In the middle of the play, he says that if he were to stop killing now then it would be just as bad as if he carried on. –
‘I am in blood stepped so far that, should I wade no more, returning were as tedious as go o’er.’
This speech shows that he knew exactly what he was doing.
I think there can be a bit of pity for Macbeth as he was tricked by the witches into doing something he never wanted to do. He was forced into evil by his wife, who in the end was not as evil as first seen. She cracked before he did and probably killed herself but she had already gone mad. When he realises he was tricked by the witches, he snaps out of it and becomes courageous again as in the beginning. –
‘Before my body, I throw my warlike shield.’
This shows he has broken free of the witches’ evil which tricked him throughout the whole play.

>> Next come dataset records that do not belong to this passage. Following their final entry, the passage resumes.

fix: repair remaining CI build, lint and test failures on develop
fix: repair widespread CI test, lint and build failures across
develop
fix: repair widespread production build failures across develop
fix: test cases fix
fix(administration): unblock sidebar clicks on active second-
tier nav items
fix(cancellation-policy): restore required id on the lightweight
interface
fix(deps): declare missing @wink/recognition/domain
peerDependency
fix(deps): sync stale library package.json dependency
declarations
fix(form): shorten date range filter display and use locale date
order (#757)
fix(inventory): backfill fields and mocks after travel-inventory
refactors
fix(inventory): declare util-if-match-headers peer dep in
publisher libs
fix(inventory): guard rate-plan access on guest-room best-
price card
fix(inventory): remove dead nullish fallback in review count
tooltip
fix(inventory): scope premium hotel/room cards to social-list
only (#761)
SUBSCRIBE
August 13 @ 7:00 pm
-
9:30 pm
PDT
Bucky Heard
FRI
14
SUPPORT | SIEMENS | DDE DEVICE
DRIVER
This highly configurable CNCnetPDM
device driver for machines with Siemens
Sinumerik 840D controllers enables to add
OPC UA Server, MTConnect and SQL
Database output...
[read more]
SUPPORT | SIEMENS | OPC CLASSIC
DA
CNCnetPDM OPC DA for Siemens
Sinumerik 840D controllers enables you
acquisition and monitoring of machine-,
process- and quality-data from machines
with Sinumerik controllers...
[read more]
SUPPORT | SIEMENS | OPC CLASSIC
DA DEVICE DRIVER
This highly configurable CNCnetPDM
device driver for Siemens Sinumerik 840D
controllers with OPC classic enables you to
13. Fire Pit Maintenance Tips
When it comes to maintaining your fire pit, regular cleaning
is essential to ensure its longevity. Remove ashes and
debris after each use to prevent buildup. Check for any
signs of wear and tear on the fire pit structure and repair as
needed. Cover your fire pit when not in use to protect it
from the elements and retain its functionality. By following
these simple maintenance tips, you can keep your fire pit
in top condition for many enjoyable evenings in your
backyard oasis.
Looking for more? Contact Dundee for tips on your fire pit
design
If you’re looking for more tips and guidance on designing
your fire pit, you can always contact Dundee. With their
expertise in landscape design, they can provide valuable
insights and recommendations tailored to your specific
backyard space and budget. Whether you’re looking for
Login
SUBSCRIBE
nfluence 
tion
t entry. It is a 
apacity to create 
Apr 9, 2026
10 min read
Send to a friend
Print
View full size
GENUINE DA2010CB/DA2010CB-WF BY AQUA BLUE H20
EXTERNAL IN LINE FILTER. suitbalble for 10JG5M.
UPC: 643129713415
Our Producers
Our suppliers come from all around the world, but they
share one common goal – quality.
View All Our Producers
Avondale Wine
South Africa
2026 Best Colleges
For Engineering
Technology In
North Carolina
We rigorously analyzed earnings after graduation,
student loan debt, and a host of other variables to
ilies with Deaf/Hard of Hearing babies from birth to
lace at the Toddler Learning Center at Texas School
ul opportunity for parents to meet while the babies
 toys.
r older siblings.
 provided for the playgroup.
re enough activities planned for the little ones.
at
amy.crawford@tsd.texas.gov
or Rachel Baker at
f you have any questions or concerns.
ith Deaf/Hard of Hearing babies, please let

At the end of the play, he realises that all that he has done was to try and achieve happiness and he never reached that because he just couldn’t stop killing. –
‘I have lived long enough: my way of life
Is fa1l'n into the sere, the yellow leaf,
And that which should accompany old age,
As honour, love, obedience, troops of friends,
I must not look to have; but, in their stead,
Curses, not loud but deep, mouth-honour, breath
Which the poor heart would fain deny and dare not.’
He finds out he has no friends or honour or anything he set out to get. He wasted his life. At this point I pity him.
I think that there can be a little bit of pity for Macbeth but not that much as he did know what he was doing, but was not fully informed.